Uranium isotope separation can be done with lasers, for example, instead of the masses of Zippe centrifuges that used to be required (or the absolutely enormous air diffusion plants and calutrons the Manhattan Project used).

If that's true, then the question becomes "how to produce a compact, cheap plutonium breeding reactor" + "how to separate out the plutonium". Both without dying, of course.

The conventional explosion can be simulated quite well on laptops now + small models can be tested. Exploding bridgewires are an off the shelf item now and not something Alvarez has to invent first. Do we need a big "beach ball" of large exploding lenses? Probably not. Not if we can simulate the explosion well enough (and we can add reflectors).

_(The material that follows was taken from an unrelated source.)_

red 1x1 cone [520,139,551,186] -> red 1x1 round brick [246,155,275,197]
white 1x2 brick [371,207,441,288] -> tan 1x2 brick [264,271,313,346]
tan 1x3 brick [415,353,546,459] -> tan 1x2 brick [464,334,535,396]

So how does The Serious Hacker get access to the explosives? Maybe make them in the garage with an upscale chemistry set?

The neutron generator is probably the easiest part to build these days.

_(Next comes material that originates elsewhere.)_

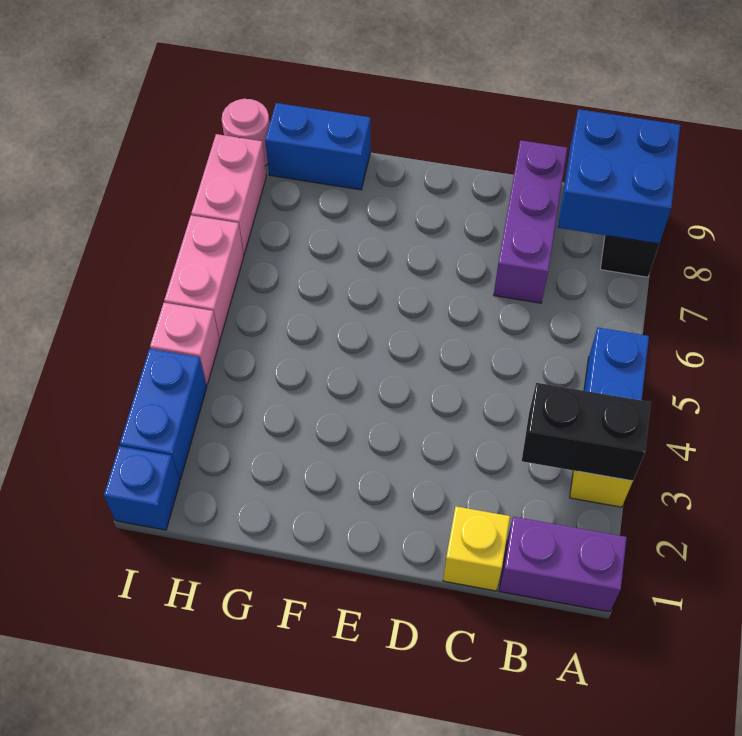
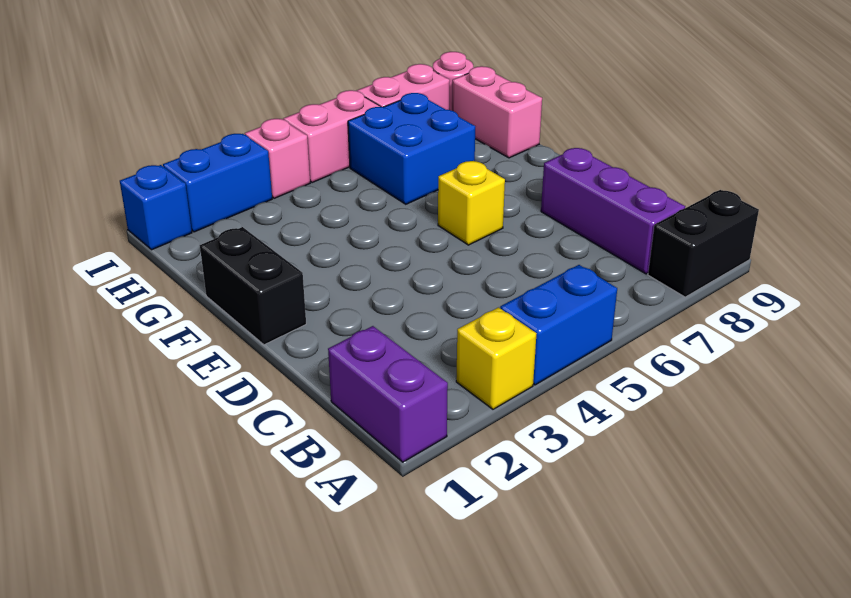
black 1x2 brick [522,383,651,481] -> black 1x2 brick moved to [200,227,306,345]
blue 2x2 brick [558,109,680,244] -> blue 2x2 brick moved to [348,93,475,204]
yellow 1x1 brick [443,506,510,591] -> yellow 1x1 brick moved to [438,161,505,245]
purple 1x3 brick [494,140,567,303] -> purple 1x3 brick turned to [541,148,685,274]
blue 1x2 brick [265,103,370,190] -> pink 1x2 brick [452,66,542,158]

So... the reactor and plutonium extraction are likely the limiting steps for a small but determined group of people. I bet lots and lots of cooling is necessary while the reactor operates. That'll be hard to hide!




But how does one get enough uranium to produce enough enriched uranium to reach critical mass? My guess you have to start with hundreds of kg:s.

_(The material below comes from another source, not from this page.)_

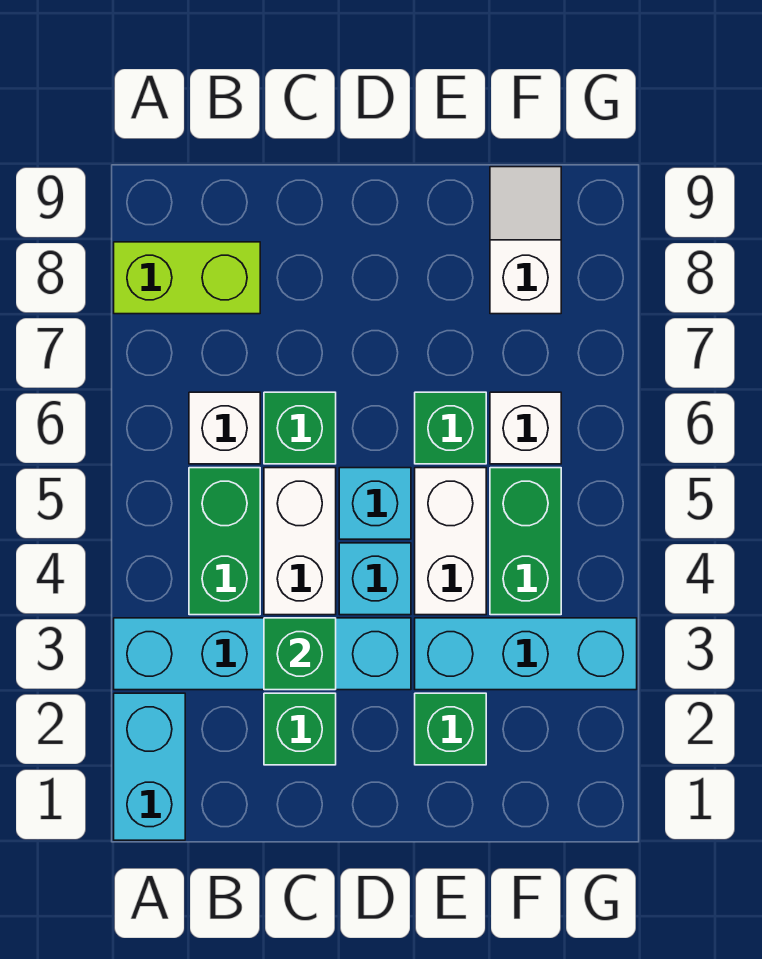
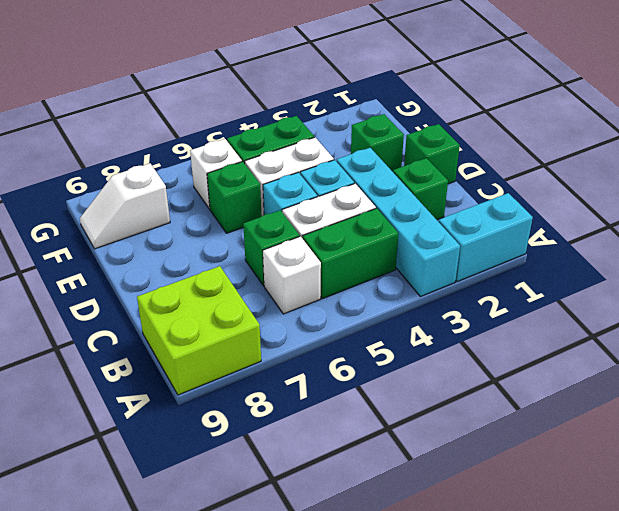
lime 1x2 brick [114,242,260,314] -> lime 2x2 brick [137,266,261,395]
green 1x1 brick [264,618,336,690] -> green 1x1 brick moved to [404,124,460,184]
cyan 1x3 brick [415,618,637,690] -> none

I think that's one of the easier parts. Even if you have to mine it yourself somewhere in Greenland, Australia, or Northern Sweden (where I presume you are from), it shouldn't be too hard.

(Only the Swedes and the Finns do the ':' thing when they add an inflection to an abbreviation.)


as a national state with sea access, you could filter it from seawater.

that's not energy efficient and takes a long time, but it's relatively easy access.

https://www.epj-n.org/articles/epjn/pdf/2016/01/epjn150059.p...

~100g uranium / 117kg adsorbent material / month

a warhead needs about 25kg (enriched) uranium.

so 2,5 months with ~11,2tons of adsorbent material spread over a few square miles of sea should give you the needed 25kg. That still needs to be enriched, but once in operation a system like this generates about 125kg uranium/year. (if you need more or faster just scale the system, plenty of space within the 12 mile zone)


Reasonably yes.

The British Royal Navy did secretly run a reactor in the middle of London for decades without anyone really noticing though, but obviously they didn't really have to hide it from the security services which might be harder.